Testo da analizzare:
↓↓↓

Gli anziani e gli ammalati nella famiglia patriarcale erano curati con premure affettuose,non li si lasciava mai soli, si accudivano in tutte le loro necessità, e,mentre nelle famiglie abbienti era la servitù la più coinvolta nell’assistenza a queste due categorie e a quella degli handicappati, nelle famiglie più modeste o povere esisteva una figura caratteristica, della quale non si fa mai menzione,ma che in realtà risolveva tutti i problemi della comunità familiare e se ne faceva carico,volente o nolente.
Era questa persona, di solito, la più grande delle figlie femmine della casa, di cui la madre soleva dire, con orgoglio -ma anche con sovrano egoismo- “questa l’ho fatta per me”.

Cosa significasse questa affermazione, l’interessata non lo comprendeva se non quando, giunta in età scolare, le si impediva in mille modi e con infiniti raggiri la prosecuzione degli studi, anche se fosse stata diligente e intelligentissima.

↑↑↑

Dati forniti:
↓↓↓

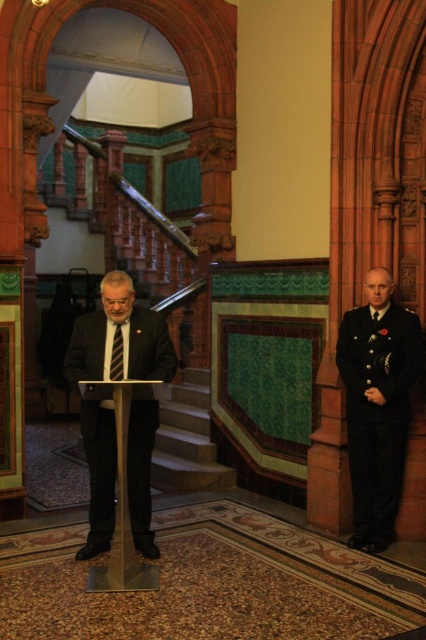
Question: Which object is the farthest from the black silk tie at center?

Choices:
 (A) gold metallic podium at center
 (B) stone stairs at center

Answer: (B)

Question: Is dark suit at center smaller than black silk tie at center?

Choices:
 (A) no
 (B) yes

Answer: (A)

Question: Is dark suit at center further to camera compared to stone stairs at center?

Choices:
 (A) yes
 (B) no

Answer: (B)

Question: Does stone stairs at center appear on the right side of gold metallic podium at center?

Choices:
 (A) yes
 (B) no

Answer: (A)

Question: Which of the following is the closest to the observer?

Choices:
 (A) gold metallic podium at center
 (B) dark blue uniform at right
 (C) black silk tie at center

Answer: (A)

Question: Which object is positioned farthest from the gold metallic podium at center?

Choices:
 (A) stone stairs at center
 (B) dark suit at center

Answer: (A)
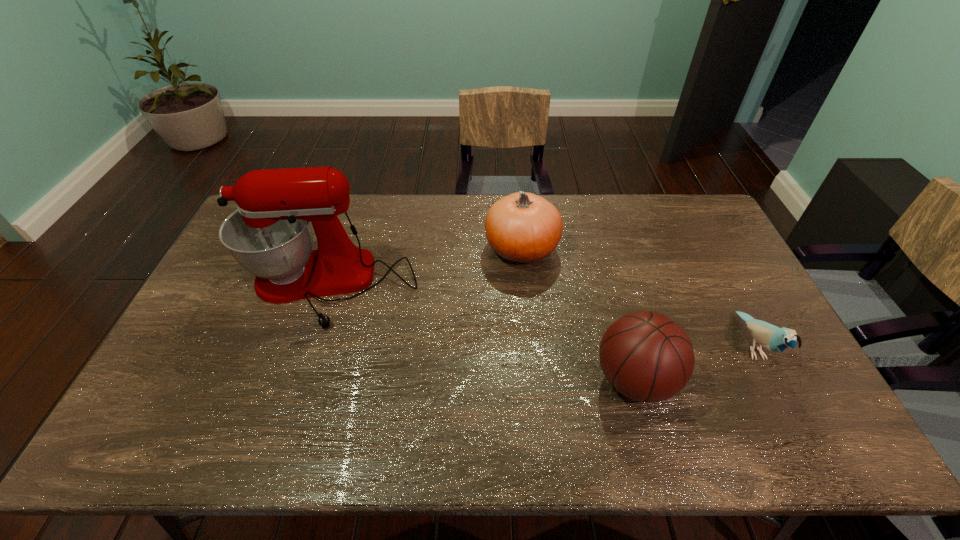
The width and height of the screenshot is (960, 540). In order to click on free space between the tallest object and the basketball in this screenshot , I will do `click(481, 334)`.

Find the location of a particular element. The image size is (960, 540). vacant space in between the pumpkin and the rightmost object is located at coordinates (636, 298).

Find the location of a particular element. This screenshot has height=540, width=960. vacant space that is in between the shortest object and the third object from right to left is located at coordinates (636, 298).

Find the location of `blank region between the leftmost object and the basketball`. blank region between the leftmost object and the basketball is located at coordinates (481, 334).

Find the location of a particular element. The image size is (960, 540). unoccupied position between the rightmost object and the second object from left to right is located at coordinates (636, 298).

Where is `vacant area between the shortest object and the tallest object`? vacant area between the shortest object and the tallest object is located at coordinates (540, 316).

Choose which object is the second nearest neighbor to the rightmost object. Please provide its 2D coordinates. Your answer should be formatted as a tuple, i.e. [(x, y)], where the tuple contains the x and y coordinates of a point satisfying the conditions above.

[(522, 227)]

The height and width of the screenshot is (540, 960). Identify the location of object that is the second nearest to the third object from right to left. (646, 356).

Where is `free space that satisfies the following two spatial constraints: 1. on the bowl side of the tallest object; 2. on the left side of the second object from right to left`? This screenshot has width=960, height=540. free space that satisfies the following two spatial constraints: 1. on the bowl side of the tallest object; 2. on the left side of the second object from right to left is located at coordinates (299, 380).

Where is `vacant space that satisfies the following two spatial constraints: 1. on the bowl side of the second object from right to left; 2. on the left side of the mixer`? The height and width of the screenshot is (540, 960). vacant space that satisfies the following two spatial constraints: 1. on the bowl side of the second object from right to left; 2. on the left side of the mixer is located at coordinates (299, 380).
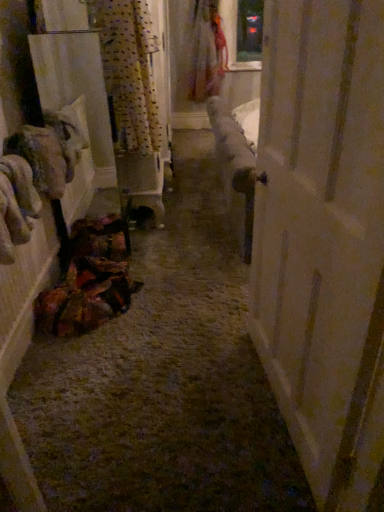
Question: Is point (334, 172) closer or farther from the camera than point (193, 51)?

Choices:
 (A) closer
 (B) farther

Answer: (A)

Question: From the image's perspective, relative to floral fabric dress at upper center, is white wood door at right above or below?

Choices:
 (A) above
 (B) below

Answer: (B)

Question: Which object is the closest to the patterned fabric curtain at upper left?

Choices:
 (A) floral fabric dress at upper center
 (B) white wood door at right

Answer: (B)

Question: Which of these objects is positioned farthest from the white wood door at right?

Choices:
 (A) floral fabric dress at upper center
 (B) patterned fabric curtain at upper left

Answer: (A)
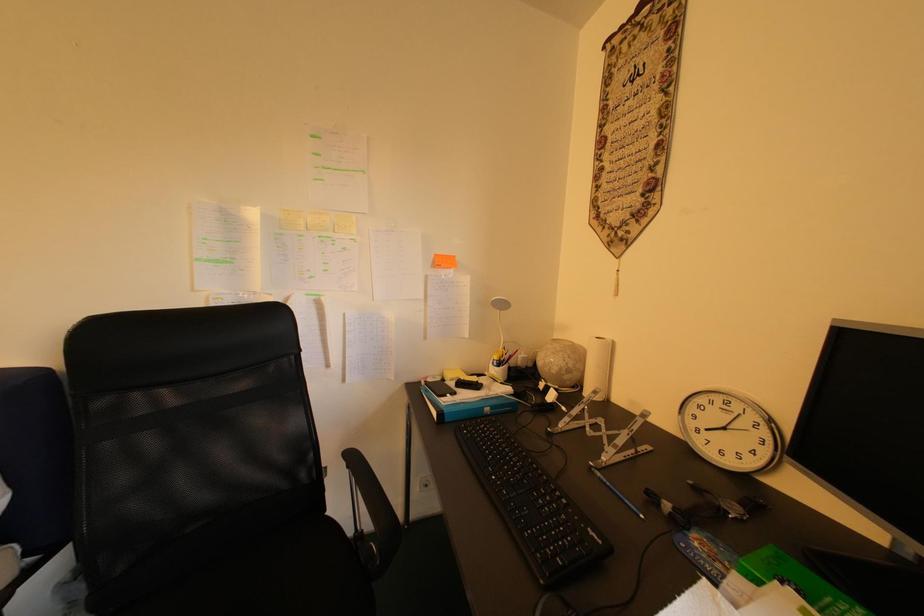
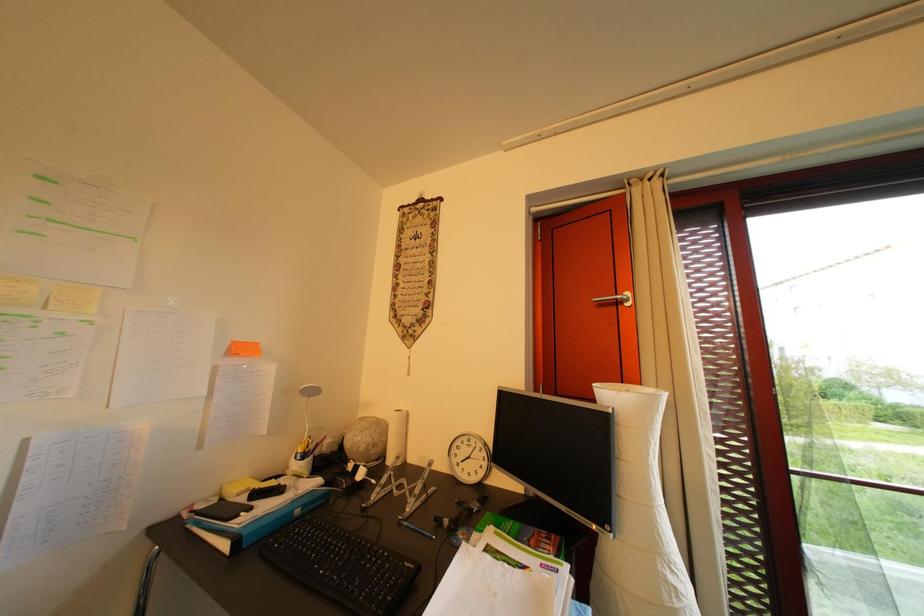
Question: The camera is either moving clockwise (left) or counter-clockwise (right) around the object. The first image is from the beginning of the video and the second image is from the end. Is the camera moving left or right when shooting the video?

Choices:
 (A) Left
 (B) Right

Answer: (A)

↑↑↑
↓↓↓

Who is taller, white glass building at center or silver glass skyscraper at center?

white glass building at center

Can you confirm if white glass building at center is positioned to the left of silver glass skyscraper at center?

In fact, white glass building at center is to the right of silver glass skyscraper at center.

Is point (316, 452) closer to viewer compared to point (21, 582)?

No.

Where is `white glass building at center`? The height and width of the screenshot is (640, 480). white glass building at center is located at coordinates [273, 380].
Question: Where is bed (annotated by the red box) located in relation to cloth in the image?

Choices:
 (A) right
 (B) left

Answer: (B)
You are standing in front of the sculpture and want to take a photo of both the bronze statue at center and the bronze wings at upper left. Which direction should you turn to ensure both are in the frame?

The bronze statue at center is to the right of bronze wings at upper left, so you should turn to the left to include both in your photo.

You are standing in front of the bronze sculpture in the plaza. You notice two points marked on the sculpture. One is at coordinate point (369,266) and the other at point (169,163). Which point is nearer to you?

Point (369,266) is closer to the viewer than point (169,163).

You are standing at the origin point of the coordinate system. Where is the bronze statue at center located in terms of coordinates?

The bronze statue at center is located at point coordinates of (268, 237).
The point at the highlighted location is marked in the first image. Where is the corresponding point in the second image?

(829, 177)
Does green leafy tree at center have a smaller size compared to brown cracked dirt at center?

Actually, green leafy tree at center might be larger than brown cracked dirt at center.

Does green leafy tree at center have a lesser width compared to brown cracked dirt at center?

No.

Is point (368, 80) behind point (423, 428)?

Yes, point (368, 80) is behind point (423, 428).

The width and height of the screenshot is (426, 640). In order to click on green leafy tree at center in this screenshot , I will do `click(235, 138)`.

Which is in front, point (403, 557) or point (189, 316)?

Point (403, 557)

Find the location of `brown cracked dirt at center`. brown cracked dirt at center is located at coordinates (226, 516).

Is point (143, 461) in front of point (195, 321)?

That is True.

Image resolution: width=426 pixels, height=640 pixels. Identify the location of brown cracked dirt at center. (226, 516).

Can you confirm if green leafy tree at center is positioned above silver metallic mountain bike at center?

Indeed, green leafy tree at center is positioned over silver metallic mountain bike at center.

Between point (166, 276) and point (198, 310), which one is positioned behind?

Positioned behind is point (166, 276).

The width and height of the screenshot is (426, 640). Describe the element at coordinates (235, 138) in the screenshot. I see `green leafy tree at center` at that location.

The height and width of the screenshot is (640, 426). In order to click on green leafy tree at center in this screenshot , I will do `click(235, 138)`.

↑↑↑

Lavoro richiesto:
1. Estrai senza modifiche, dal testo sulla famiglia patriarcale, il passo che si apre con le parole "Cosa significasse questa" e si chiude con "diligente e intelligentissima.".
2. Ricopia senza alcuna modifica, dalle voci riportate sopra, le righe che vanno da quella contenente "Is point (143, 461)" a quella contenente "Indeed, green leafy", entrambe incluse.

Risultati:
1.
Cosa significasse questa affermazione, l’interessata non lo comprendeva se non quando, giunta in età scolare, le si impediva in mille modi e con infiniti raggiri la prosecuzione degli studi, anche se fosse stata diligente e intelligentissima.

2.
Is point (143, 461) in front of point (195, 321)?

That is True.

Image resolution: width=426 pixels, height=640 pixels. Identify the location of brown cracked dirt at center. (226, 516).

Can you confirm if green leafy tree at center is positioned above silver metallic mountain bike at center?

Indeed, green leafy tree at center is positioned over silver metallic mountain bike at center.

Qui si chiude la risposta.